- [Data]:
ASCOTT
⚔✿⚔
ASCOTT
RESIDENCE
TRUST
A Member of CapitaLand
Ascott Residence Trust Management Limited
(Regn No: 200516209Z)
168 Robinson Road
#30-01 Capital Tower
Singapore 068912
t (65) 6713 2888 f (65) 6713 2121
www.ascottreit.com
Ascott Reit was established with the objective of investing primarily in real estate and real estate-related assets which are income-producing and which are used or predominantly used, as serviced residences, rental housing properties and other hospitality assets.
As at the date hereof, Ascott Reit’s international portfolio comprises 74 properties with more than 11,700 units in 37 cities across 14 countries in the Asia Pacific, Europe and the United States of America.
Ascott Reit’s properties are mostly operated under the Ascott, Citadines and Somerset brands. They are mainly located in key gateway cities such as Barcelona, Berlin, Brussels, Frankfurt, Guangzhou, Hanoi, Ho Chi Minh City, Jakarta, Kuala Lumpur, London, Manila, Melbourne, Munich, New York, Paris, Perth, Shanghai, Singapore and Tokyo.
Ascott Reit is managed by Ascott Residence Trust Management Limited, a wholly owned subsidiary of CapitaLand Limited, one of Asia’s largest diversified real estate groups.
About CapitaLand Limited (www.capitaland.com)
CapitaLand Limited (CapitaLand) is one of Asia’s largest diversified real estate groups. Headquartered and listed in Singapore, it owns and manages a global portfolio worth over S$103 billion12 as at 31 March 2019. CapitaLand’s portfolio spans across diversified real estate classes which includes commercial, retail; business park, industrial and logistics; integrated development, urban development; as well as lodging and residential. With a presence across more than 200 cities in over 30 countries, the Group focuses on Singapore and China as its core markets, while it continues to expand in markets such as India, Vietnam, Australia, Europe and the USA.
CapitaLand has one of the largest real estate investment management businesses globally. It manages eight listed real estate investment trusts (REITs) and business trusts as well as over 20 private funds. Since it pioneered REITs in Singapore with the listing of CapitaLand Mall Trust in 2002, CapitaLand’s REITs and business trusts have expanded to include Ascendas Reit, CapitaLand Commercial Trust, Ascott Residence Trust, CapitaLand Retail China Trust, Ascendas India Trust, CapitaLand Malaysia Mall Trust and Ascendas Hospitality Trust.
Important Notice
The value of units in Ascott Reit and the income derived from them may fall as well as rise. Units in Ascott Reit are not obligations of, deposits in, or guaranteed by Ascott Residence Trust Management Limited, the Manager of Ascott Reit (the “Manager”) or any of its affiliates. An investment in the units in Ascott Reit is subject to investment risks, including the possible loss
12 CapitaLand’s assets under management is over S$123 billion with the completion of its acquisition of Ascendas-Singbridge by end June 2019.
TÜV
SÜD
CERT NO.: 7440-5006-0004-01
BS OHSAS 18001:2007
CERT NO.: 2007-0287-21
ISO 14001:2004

--

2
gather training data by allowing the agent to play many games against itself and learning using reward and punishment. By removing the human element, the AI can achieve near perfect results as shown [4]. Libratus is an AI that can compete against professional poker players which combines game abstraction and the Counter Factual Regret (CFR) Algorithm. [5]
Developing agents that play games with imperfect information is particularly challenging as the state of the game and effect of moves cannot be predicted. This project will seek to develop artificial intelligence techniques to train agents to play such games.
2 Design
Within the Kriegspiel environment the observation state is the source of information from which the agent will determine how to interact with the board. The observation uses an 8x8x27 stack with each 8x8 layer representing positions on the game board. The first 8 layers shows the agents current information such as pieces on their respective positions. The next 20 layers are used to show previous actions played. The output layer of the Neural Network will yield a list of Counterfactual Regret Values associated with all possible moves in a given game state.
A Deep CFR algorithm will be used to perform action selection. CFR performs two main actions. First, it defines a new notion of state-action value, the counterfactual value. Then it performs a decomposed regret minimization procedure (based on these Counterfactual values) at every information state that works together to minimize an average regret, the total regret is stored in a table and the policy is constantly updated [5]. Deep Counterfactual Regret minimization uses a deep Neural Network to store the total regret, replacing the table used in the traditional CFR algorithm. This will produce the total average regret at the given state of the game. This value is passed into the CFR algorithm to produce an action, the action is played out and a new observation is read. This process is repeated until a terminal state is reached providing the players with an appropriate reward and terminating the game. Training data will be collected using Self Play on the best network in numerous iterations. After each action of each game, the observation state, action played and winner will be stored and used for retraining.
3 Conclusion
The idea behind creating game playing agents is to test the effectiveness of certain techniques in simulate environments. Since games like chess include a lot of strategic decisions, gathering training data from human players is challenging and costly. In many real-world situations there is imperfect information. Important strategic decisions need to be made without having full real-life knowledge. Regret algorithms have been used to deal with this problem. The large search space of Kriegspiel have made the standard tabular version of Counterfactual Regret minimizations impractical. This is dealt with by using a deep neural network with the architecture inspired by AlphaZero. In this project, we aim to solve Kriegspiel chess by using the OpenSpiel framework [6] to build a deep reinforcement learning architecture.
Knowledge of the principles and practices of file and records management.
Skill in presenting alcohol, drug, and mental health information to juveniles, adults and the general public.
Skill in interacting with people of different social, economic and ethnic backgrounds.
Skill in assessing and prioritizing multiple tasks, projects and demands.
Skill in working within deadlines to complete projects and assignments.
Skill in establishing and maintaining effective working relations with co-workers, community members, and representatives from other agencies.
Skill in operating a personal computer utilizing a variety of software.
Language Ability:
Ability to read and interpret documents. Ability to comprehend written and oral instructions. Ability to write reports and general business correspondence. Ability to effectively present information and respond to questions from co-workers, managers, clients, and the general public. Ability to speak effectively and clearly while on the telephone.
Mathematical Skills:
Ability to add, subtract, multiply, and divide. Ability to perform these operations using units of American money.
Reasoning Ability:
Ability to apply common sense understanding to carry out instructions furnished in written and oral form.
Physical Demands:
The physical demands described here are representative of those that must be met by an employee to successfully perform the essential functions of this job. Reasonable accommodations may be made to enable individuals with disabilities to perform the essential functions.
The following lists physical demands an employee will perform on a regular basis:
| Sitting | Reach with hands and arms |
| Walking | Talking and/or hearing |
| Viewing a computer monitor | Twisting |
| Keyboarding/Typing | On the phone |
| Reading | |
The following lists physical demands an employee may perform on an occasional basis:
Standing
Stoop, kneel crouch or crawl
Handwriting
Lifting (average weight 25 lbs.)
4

* * *

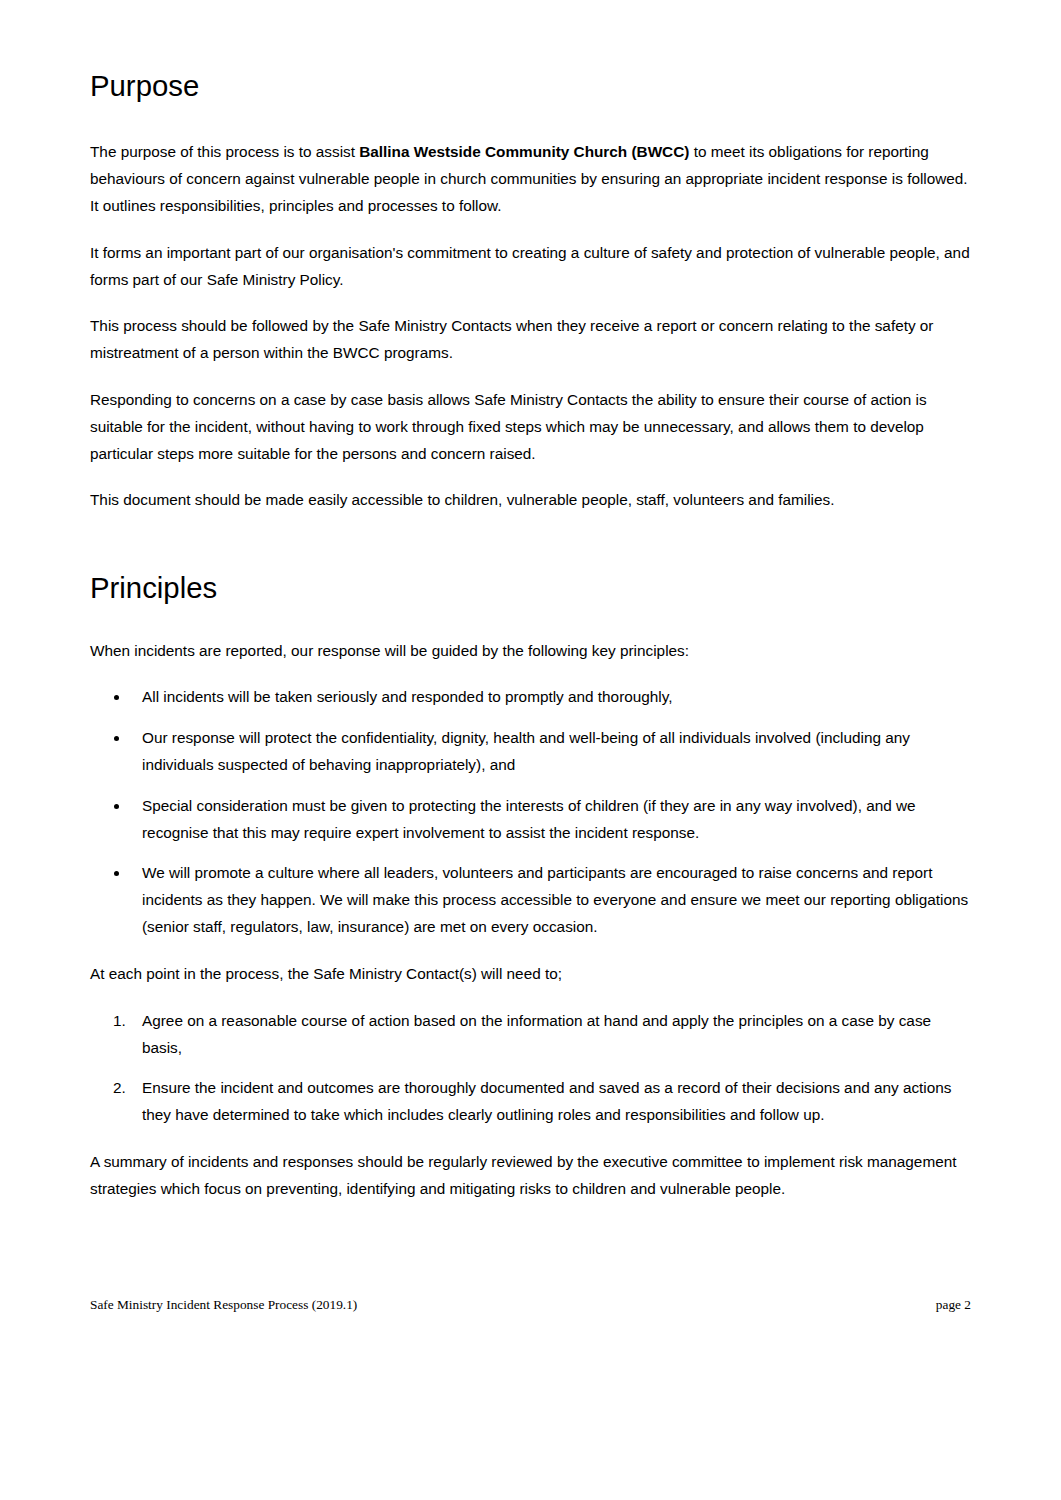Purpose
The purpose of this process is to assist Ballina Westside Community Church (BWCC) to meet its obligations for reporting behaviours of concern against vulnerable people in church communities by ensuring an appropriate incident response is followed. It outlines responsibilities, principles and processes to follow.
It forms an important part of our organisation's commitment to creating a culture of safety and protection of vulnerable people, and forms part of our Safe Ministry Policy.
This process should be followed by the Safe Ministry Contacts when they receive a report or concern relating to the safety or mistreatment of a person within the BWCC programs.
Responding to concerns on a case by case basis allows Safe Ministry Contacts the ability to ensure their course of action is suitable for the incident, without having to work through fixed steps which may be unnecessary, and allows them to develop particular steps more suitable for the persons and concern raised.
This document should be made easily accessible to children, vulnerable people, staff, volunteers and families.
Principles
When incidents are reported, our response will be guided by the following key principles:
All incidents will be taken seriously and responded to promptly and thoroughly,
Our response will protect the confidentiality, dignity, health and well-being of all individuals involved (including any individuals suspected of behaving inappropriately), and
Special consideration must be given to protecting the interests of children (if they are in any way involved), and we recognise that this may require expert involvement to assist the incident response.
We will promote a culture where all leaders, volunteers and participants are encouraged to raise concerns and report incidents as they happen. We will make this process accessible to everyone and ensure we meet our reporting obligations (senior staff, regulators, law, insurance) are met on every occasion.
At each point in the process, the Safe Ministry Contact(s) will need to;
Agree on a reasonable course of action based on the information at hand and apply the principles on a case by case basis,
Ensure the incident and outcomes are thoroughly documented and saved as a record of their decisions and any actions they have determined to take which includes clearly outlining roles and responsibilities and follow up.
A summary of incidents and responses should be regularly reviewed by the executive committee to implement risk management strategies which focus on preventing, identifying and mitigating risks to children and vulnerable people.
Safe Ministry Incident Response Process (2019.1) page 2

- [What is expected]: Would you filter the records and copy out each line containing "culture"?

- [Answer for the task]:
It forms an important part of our organisation's commitment to creating a culture of safety and protection of vulnerable people, and forms part of our Safe Ministry Policy.
We will promote a culture where all leaders, volunteers and participants are encouraged to raise concerns and report incidents as they happen. We will make this process accessible to everyone and ensure we meet our reporting obligations (senior staff, regulators, law, insurance) are met on every occasion.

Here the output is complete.